DOCUMENT:
* start *

Pak Terror Threat Persists As LeT, Jaish Still Active
NEW DELHI: The outlook of the Pakistan deep state towards its long-held objective of weakening India has not changed, with proscribed terror groups backed by GHQ, Rawalpindi, and Pakistan’s intelligence agency, ISI, being still active, even as they lie low to avoid global attention.
Indian and Western officials studying present and future threats from Pakistan-based terror groups, such as Lashkar-e-Tayyaba (LeT) and Jaish-e-Mohammed (JeM), say they have credible reasons to believe that both these groups are still as impactful, if not more so, as they were before they came under intense watch from Washington, which is currently more focused on enhancing its coordinated efforts with Islamabad to tackle Al-Qaeda and its allies.
These officials attribute the lack of any “big” or “significant” activity from the Lashkar and Jaish against India to the domestic situation in Pakistan, where every organisation—from the Army to the political class—is currently dealing with internal tussles. The failing economy has also led to anti-India goals being put on the back burner for now.
“It is not a complex puzzle as to why Masood Azhar and Hafiz Saeed are not coming out in public or giving speeches. The relevant offices, in India and in other countries, know where they are and what they are doing. Having said that, they are still a potent group and they don’t need more than two-three weeks’ time to prepare their followers for a terror assault by crossing into India,” an official with an anti-terror body said.

* end *

INFORMATION PROVIDED:

* start *

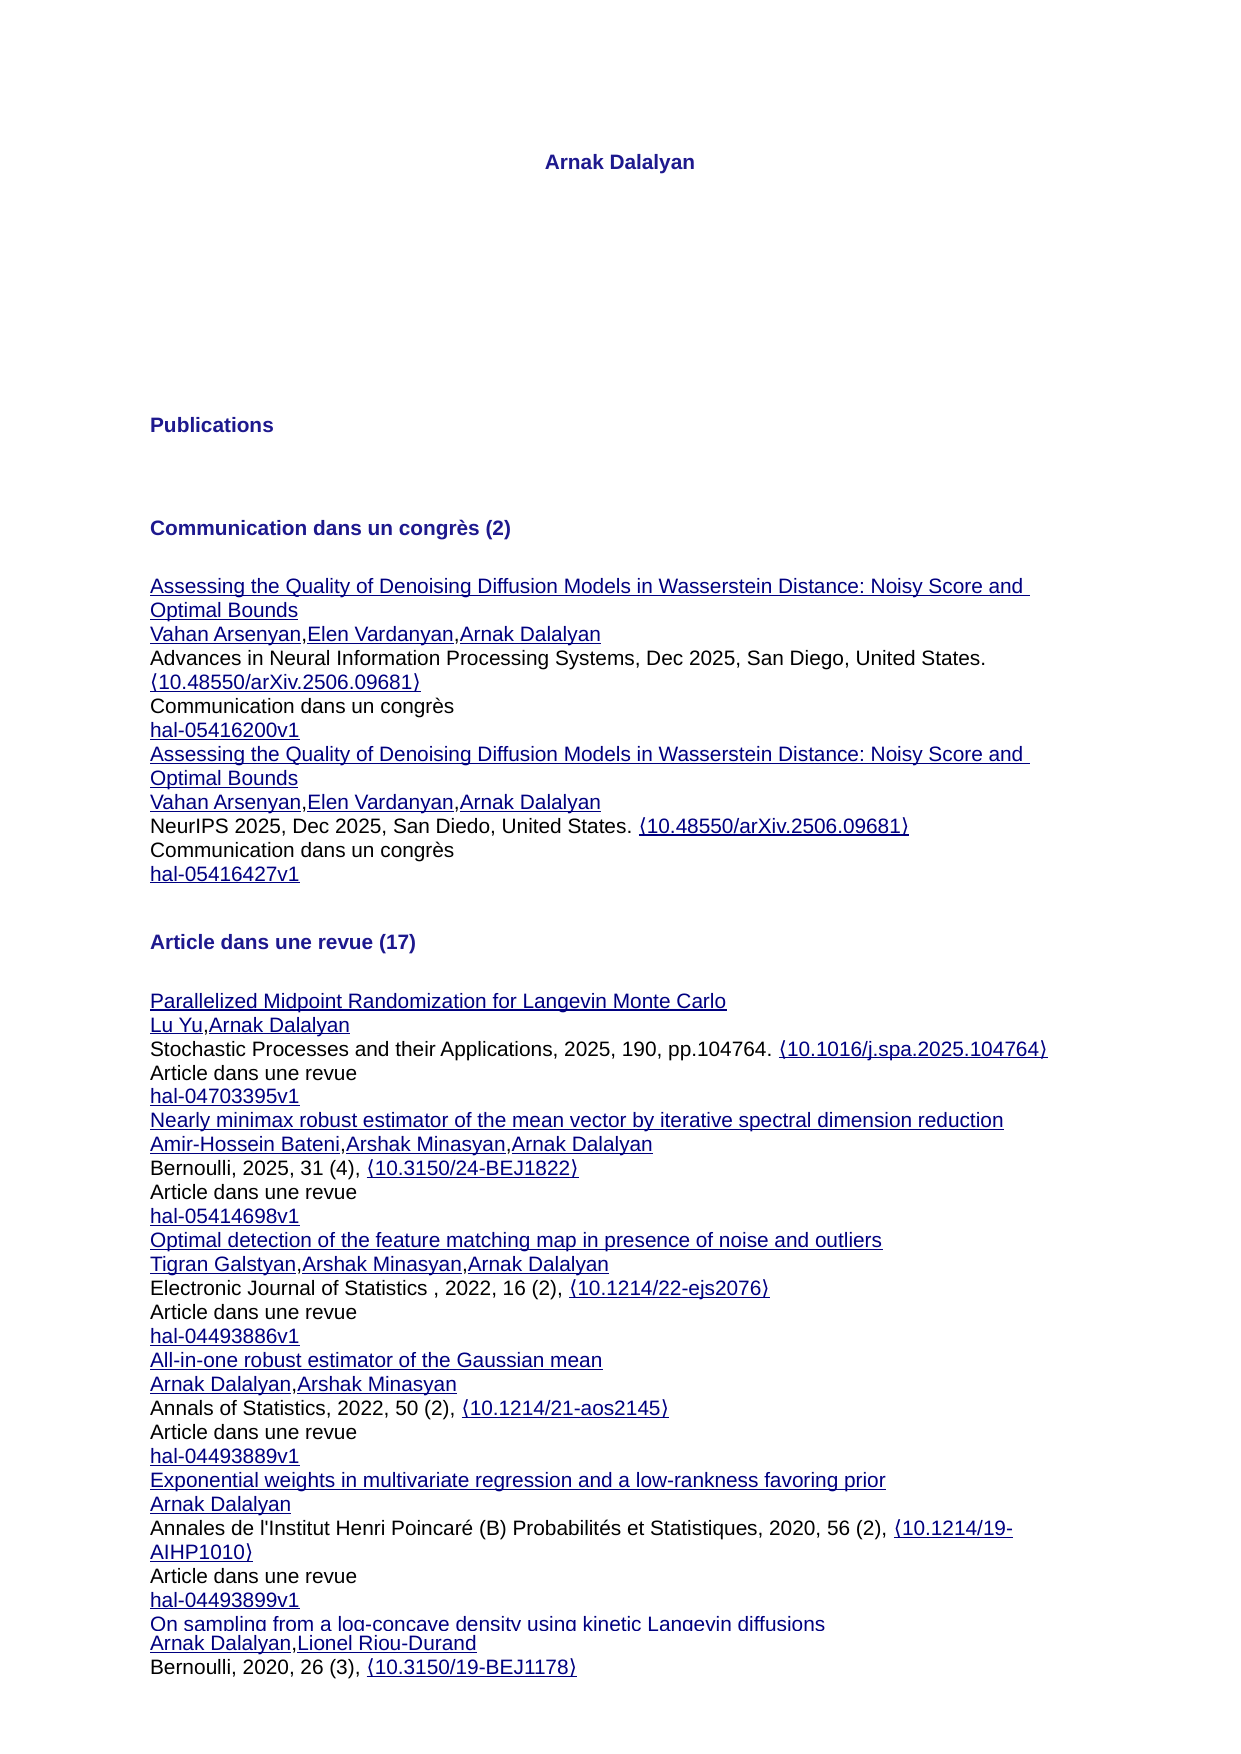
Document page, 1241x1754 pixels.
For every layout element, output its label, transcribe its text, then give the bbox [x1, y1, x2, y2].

* end *

DIRECTIVES:
1. In the article on Pakistan-based terror groups, how much time does the anti-terror official say the groups need to prepare their followers for an assault on India?
2. Write the next part of the article on Pakistan-based terror groups, picking up after its final paragraph.

TASK-BY-TASK RESULTS:
1. Two to three weeks.

2.
“The politicians and the generals right now are dealing with multiple issues, including the massive economic crisis in Pakistan and its catastrophic widespread consequences, an increasingly hostile Taliban, and the threat of Tehreek-e-Taliban Pakistan (TTP). It is due to this domestic situation that the GHQ Rawalpindi-controlled deep state has gone silent. That does not mean that terror financing is not happening, that terror camps have been permanently uprooted, or recruitments have stopped. Intelligence, satellite images and similar proof exist of the Lashkar and Jaish carrying out their assigned work as earlier. The only difference is that they are doing it silently,” a top official with a security agency told The Sunday Guardian on the backdrop of Pakistan’s Prime Minister Shehbaz Sharif’s interview in Dubai seeking “serious and sincere talks” with Indian Prime Minister Narendra Modi to normalise ties.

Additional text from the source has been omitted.